The Tararua Range. PHOTO/JADE CVETKOV
A full-scale search and rescue effort was launched at the weekend after a boy on a school tramping trip lost sight of his group, spending a night alone in the Tararuas.
The year 10 Rathkeale College pupilt had been part of a group of 10 pupils and five adults on a Duke of Edinburgh overnight tramp between Holdsworth Campsite and Totara Flats Hut.
At about 5pm on Saturday, he lost sight of the group crossing a swing bridge and followed an old track.
When he realised he was separated from the party, and was unsure of his bearings, he set up a safe place to wait, pitching a tent for the night, in line with training he had received from the school in meetings before the day.
The meetings covered such things as the gear pupils should take, the route they would be following, and actions to take in a range of situations, including separation from the group.
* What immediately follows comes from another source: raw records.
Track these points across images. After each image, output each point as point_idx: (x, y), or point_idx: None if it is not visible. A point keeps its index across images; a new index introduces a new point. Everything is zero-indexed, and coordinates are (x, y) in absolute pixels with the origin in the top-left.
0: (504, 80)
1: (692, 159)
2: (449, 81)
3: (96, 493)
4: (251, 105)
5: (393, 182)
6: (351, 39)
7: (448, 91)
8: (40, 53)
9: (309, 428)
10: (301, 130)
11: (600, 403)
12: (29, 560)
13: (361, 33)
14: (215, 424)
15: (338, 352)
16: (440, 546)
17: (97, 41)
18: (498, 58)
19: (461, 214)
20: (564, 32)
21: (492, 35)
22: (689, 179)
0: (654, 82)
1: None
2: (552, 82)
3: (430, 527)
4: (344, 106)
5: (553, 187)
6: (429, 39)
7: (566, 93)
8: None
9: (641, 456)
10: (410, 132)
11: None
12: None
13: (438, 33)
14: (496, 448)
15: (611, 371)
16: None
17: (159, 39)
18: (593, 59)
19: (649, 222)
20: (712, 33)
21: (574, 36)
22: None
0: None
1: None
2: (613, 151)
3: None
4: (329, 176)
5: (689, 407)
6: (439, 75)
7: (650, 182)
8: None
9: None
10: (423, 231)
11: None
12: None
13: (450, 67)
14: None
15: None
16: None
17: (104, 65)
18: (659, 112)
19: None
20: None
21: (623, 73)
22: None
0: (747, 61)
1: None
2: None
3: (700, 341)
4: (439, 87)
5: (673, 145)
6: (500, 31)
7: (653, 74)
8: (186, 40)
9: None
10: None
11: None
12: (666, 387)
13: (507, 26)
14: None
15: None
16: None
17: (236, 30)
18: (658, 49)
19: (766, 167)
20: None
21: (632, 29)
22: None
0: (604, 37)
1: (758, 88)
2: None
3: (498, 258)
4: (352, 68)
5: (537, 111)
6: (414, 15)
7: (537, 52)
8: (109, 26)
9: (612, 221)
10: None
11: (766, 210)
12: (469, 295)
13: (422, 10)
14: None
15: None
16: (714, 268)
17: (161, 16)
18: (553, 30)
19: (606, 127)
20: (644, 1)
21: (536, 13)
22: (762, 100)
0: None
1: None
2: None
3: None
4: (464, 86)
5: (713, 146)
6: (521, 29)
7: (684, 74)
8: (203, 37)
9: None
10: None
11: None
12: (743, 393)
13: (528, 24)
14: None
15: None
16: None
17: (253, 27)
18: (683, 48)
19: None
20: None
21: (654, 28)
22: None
A school spokesperson said it was this training that eventually led to his successful rescue.
Many people in the same situation would have panicked and tried to walk their way out in the night, potentially getting more lost.
When his absence was noticed by the group, including one parent who was a search and rescue volunteer, a ground search was launched.
The police were also notified, and a full-scale search and rescue operation began.
The pupil was located safe and well by Amalgamated Helicopters early on Sunday morning, close to where his initial disappearance was noticed.
Police said he didn’t have any injuries but was “quite cold”.
Search and rescue sergeant Tony Matheson said the boy had gone to an open area and was waving at the helicopters, having potentially seen them searching the night before.
Shortly after he was found, he was reunited with his relieved parents.
The parents and school were very pleased at the way the pupil handled the situation.
They were “very grateful” for everyone on the trip’s efforts, and the members of the SARS team.
This was echoed by Rathkeale principal Martin O’Grady who praised the efforts of the “magnificent” Police SARS.
“This was very reassuring at a most difficult time and their level of knowledge and professionalism certainly brought this issue to a speedy resolution.
“We cannot thank them enough.”
O’Grady said that a full review of the incident is being conducted by the school to ensure that any recommendations can be acted on.
The parents asked that their son not be identified.